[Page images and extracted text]
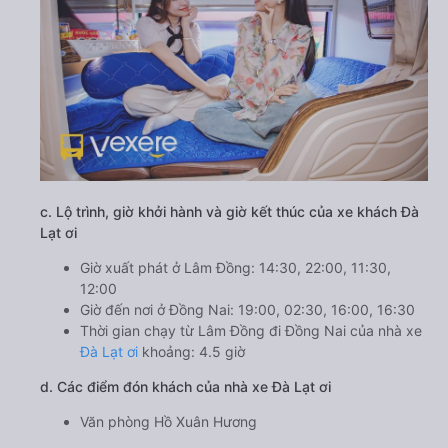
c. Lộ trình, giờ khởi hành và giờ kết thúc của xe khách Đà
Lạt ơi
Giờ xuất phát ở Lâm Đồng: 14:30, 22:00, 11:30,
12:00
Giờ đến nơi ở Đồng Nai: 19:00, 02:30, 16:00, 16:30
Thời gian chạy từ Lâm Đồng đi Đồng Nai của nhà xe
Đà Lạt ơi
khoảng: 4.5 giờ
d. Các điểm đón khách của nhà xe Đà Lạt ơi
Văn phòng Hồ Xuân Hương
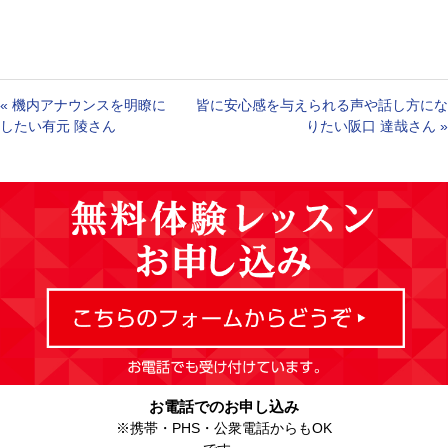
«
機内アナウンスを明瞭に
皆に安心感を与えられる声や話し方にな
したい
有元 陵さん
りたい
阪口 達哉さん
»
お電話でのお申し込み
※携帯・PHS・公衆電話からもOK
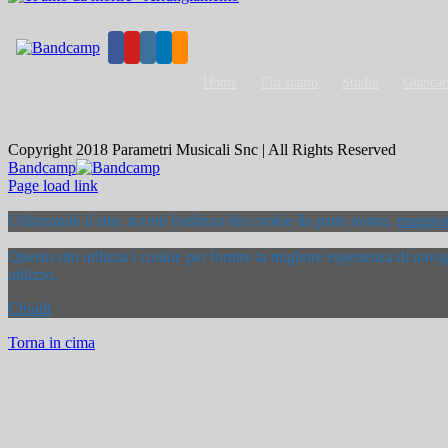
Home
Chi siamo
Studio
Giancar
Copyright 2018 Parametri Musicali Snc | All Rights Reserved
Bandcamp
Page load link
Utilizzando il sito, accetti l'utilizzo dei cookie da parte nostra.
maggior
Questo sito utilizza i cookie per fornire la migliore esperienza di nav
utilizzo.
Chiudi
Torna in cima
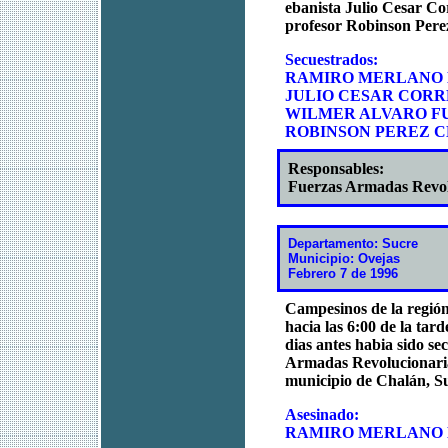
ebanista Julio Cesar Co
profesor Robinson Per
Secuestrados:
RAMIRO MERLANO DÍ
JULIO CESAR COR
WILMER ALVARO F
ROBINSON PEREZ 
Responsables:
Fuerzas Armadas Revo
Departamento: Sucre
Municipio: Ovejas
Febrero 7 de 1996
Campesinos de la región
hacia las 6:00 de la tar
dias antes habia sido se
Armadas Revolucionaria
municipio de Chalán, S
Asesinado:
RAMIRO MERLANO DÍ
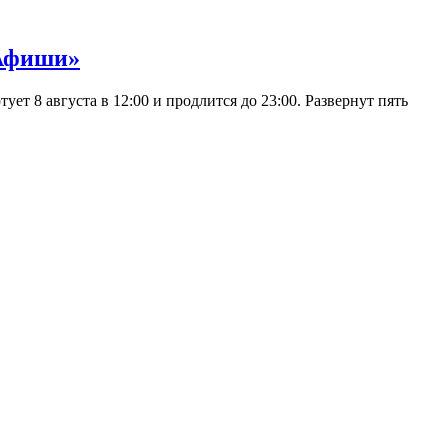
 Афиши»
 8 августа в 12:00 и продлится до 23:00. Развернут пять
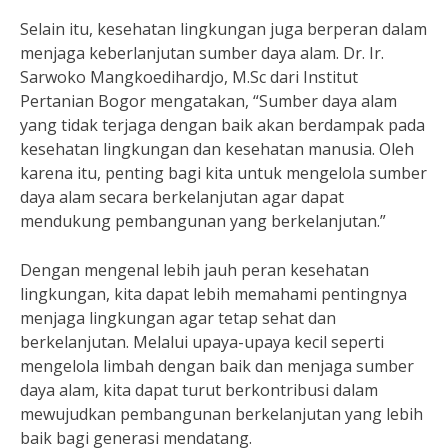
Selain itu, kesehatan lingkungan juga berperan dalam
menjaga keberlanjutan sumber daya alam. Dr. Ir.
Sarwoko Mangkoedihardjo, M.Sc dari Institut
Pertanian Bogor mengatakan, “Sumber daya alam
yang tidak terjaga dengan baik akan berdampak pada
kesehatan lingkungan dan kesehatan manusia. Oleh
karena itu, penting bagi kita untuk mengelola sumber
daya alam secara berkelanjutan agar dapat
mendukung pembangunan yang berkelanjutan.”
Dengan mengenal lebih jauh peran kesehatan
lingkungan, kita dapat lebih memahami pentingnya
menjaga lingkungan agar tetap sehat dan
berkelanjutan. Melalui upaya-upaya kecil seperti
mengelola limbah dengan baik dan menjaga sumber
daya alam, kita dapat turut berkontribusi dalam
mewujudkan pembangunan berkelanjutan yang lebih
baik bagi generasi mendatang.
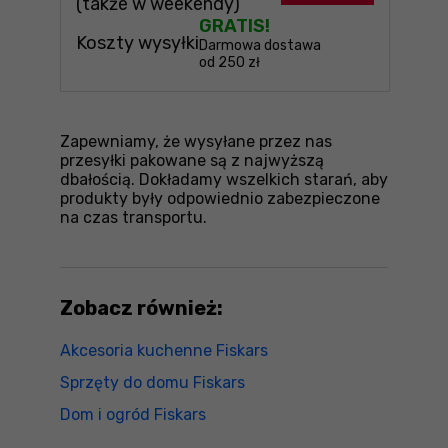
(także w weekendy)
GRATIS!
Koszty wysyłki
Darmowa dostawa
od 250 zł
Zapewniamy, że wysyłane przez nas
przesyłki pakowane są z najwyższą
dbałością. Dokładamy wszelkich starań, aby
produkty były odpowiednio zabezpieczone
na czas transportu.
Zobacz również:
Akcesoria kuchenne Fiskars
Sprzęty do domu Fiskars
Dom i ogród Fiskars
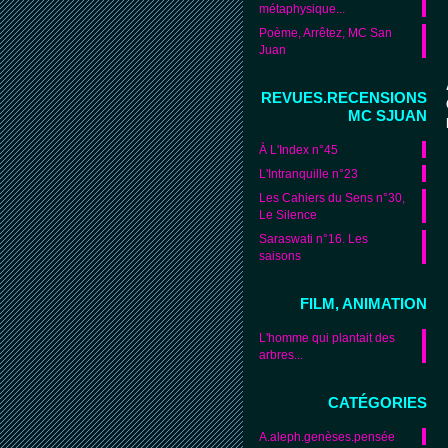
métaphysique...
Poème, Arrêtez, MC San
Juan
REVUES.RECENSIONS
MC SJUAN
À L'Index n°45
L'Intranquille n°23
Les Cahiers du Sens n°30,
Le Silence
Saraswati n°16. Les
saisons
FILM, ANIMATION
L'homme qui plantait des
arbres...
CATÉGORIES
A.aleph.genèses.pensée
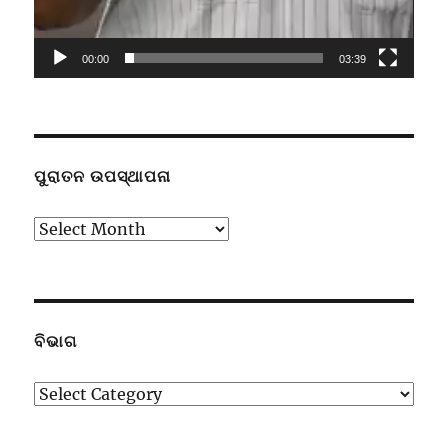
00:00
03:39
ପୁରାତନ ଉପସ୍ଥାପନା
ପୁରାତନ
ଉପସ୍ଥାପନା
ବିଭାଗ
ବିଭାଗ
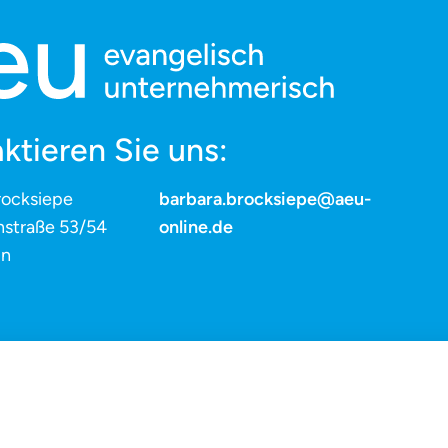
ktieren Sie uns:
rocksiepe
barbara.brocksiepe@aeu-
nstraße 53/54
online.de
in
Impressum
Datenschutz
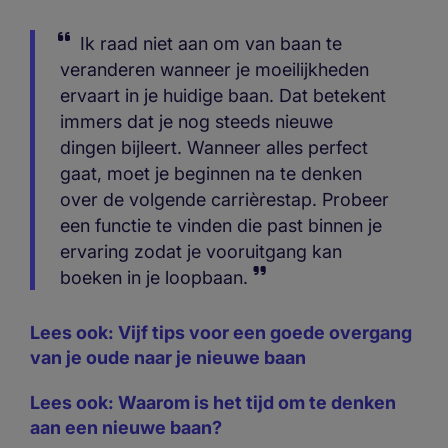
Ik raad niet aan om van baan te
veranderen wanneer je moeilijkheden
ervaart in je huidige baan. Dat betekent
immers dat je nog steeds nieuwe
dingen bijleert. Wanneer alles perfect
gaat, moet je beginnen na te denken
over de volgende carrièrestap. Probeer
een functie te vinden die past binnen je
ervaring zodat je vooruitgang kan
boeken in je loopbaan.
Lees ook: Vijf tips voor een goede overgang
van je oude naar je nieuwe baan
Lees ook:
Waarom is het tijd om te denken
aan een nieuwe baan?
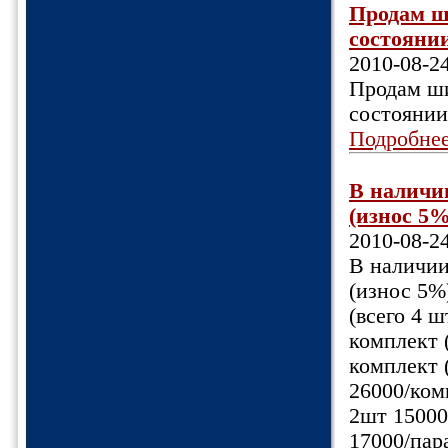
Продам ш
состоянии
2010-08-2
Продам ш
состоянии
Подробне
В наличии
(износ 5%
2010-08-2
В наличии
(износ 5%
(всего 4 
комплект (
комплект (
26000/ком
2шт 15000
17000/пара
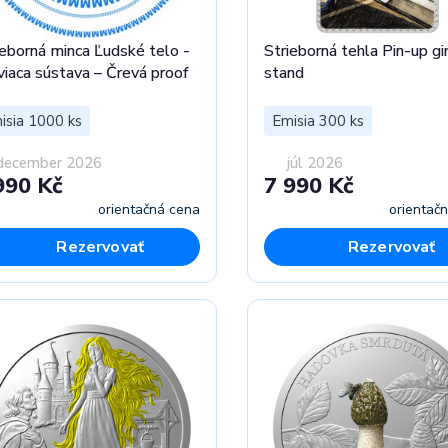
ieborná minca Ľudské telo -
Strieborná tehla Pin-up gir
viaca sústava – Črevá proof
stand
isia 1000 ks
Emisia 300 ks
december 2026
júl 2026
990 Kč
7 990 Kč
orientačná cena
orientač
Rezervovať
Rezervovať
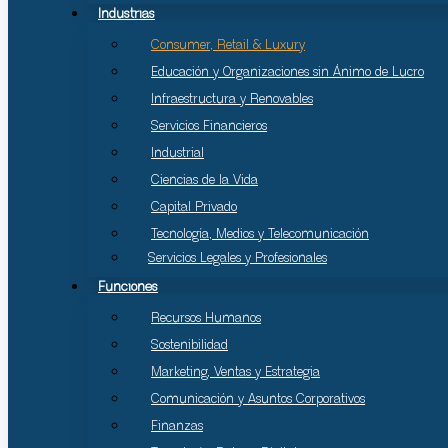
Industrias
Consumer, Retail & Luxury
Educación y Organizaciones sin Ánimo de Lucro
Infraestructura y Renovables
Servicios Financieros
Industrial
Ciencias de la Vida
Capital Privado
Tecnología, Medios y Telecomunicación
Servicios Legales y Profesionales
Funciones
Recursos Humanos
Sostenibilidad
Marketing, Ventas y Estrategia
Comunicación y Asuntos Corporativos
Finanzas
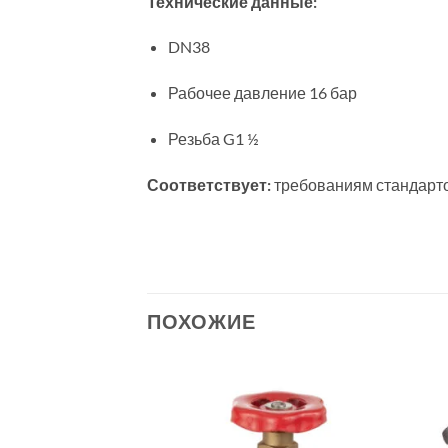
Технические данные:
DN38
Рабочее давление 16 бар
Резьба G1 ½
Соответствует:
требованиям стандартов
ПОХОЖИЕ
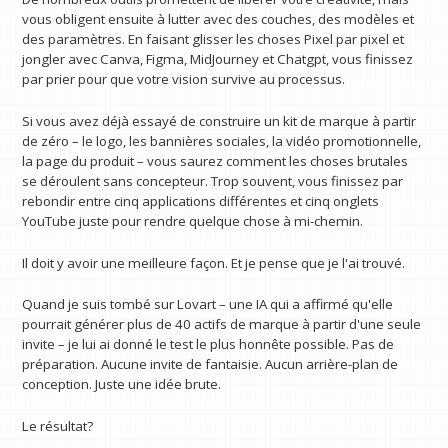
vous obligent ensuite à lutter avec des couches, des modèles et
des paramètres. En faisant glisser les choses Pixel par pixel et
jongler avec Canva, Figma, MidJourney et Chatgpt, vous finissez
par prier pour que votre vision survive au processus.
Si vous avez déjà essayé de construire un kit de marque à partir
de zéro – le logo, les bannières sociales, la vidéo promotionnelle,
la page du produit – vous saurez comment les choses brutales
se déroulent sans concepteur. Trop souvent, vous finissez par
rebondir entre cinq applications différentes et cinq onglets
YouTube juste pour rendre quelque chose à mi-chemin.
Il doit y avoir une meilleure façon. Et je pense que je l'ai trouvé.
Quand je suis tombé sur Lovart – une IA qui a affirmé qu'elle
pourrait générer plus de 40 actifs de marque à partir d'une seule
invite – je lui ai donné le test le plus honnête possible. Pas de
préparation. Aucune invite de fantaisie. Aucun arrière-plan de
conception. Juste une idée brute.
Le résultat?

[Task brief] The reply must consist of the records, repeated exactly, minus any images.

[Your response]
c. Lộ trình, giờ khởi hành và giờ kết thúc của xe khách Đà
Lạt ơi
Giờ xuất phát ở Lâm Đồng: 14:30, 22:00, 11:30,
12:00
Giờ đến nơi ở Đồng Nai: 19:00, 02:30, 16:00, 16:30
Thời gian chạy từ Lâm Đồng đi Đồng Nai của nhà xe
Đà Lạt ơi
khoảng: 4.5 giờ
d. Các điểm đón khách của nhà xe Đà Lạt ơi
Văn phòng Hồ Xuân Hương
«
機内アナウンスを明瞭に
皆に安心感を与えられる声や話し方にな
したい
有元 陵さん
りたい
阪口 達哉さん
»
お電話でのお申し込み
※携帯・PHS・公衆電話からもOK
Home
Chi siamo
Studio
Giancar
Copyright 2018 Parametri Musicali Snc | All Rights Reserved
Bandcamp
Page load link
Utilizzando il sito, accetti l'utilizzo dei cookie da parte nostra.
maggior
Questo sito utilizza i cookie per fornire la migliore esperienza di nav
utilizzo.
Chiudi
Torna in cima
ebanista Julio Cesar Co
profesor Robinson Per
Secuestrados:
RAMIRO MERLANO DÍ
JULIO CESAR COR
WILMER ALVARO F
ROBINSON PEREZ 
Responsables:
Fuerzas Armadas Revo
Departamento: Sucre
Municipio: Ovejas
Febrero 7 de 1996
Campesinos de la región
hacia las 6:00 de la tar
dias antes habia sido se
Armadas Revolucionaria
municipio de Chalán, S
Asesinado:
RAMIRO MERLANO DÍ
 Афиши»
 8 августа в 12:00 и продлится до 23:00. Развернут пять
Selain itu, kesehatan lingkungan juga berperan dalam
menjaga keberlanjutan sumber daya alam. Dr. Ir.
Sarwoko Mangkoedihardjo, M.Sc dari Institut
Pertanian Bogor mengatakan, “Sumber daya alam
yang tidak terjaga dengan baik akan berdampak pada
kesehatan lingkungan dan kesehatan manusia. Oleh
karena itu, penting bagi kita untuk mengelola sumber
daya alam secara berkelanjutan agar dapat
mendukung pembangunan yang berkelanjutan.”
Dengan mengenal lebih jauh peran kesehatan
lingkungan, kita dapat lebih memahami pentingnya
menjaga lingkungan agar tetap sehat dan
berkelanjutan. Melalui upaya-upaya kecil seperti
mengelola limbah dengan baik dan menjaga sumber
daya alam, kita dapat turut berkontribusi dalam
mewujudkan pembangunan berkelanjutan yang lebih
baik bagi generasi mendatang.
(także w weekendy)
GRATIS!
Koszty wysyłki
Darmowa dostawa
od 250 zł
Zapewniamy, że wysyłane przez nas
przesyłki pakowane są z najwyższą
dbałością. Dokładamy wszelkich starań, aby
produkty były odpowiednio zabezpieczone
na czas transportu.
Zobacz również:
Akcesoria kuchenne Fiskars
Sprzęty do domu Fiskars
Dom i ogród Fiskars
métaphysique...
Poème, Arrêtez, MC San
Juan
REVUES.RECENSIONS
MC SJUAN
À L'Index n°45
L'Intranquille n°23
Les Cahiers du Sens n°30,
Le Silence
Saraswati n°16. Les
saisons
FILM, ANIMATION
L'homme qui plantait des
arbres...
CATÉGORIES
A.aleph.genèses.pensée
00:00
03:39
ପୁରାତନ ଉପସ୍ଥାପନା
ପୁରାତନ
ଉପସ୍ଥାପନା
ବିଭାଗ
ବିଭାଗ
ktieren Sie uns:
rocksiepe
barbara.brocksiepe@aeu-
nstraße 53/54
online.de
in
Impressum
Datenschutz
Ik raad niet aan om van baan te
veranderen wanneer je moeilijkheden
ervaart in je huidige baan. Dat betekent
immers dat je nog steeds nieuwe
dingen bijleert. Wanneer alles perfect
gaat, moet je beginnen na te denken
over de volgende carrièrestap. Probeer
een functie te vinden die past binnen je
ervaring zodat je vooruitgang kan
boeken in je loopbaan.
Lees ook: Vijf tips voor een goede overgang
van je oude naar je nieuwe baan
Lees ook:
Waarom is het tijd om te denken
aan een nieuwe baan?
Продам ш
состоянии
2010-08-2
Продам ш
состоянии
Подробне
В наличии
(износ 5%
2010-08-2
В наличии
(износ 5%
(всего 4 
комплект (
комплект (
26000/ком
2шт 15000
17000/пара
ieborná minca Ľudské telo -
Strieborná tehla Pin-up gir
viaca sústava – Črevá proof
stand
isia 1000 ks
Emisia 300 ks
december 2026
júl 2026
990 Kč
7 990 Kč
orientačná cena
orientač
Rezervovať
Rezervovať
Industrias
Consumer, Retail & Luxury
Educación y Organizaciones sin Ánimo de Lucro
Infraestructura y Renovables
Servicios Financieros
Industrial
Ciencias de la Vida
Capital Privado
Tecnología, Medios y Telecomunicación
Servicios Legales y Profesionales
Funciones
Recursos Humanos
Sostenibilidad
Marketing, Ventas y Estrategia
Comunicación y Asuntos Corporativos
Finanzas
Технические данные:
DN38
Рабочее давление 16 бар
Резьба G1 ½
Соответствует:
требованиям стандартов
ПОХОЖИЕ
vous obligent ensuite à lutter avec des couches, des modèles et
des paramètres. En faisant glisser les choses Pixel par pixel et
jongler avec Canva, Figma, MidJourney et Chatgpt, vous finissez
par prier pour que votre vision survive au processus.
Si vous avez déjà essayé de construire un kit de marque à partir
de zéro – le logo, les bannières sociales, la vidéo promotionnelle,
la page du produit – vous saurez comment les choses brutales
se déroulent sans concepteur. Trop souvent, vous finissez par
rebondir entre cinq applications différentes et cinq onglets
YouTube juste pour rendre quelque chose à mi-chemin.
Il doit y avoir une meilleure façon. Et je pense que je l'ai trouvé.
Quand je suis tombé sur Lovart – une IA qui a affirmé qu'elle
pourrait générer plus de 40 actifs de marque à partir d'une seule
invite – je lui ai donné le test le plus honnête possible. Pas de
préparation. Aucune invite de fantaisie. Aucun arrière-plan de
conception. Juste une idée brute.
Le résultat?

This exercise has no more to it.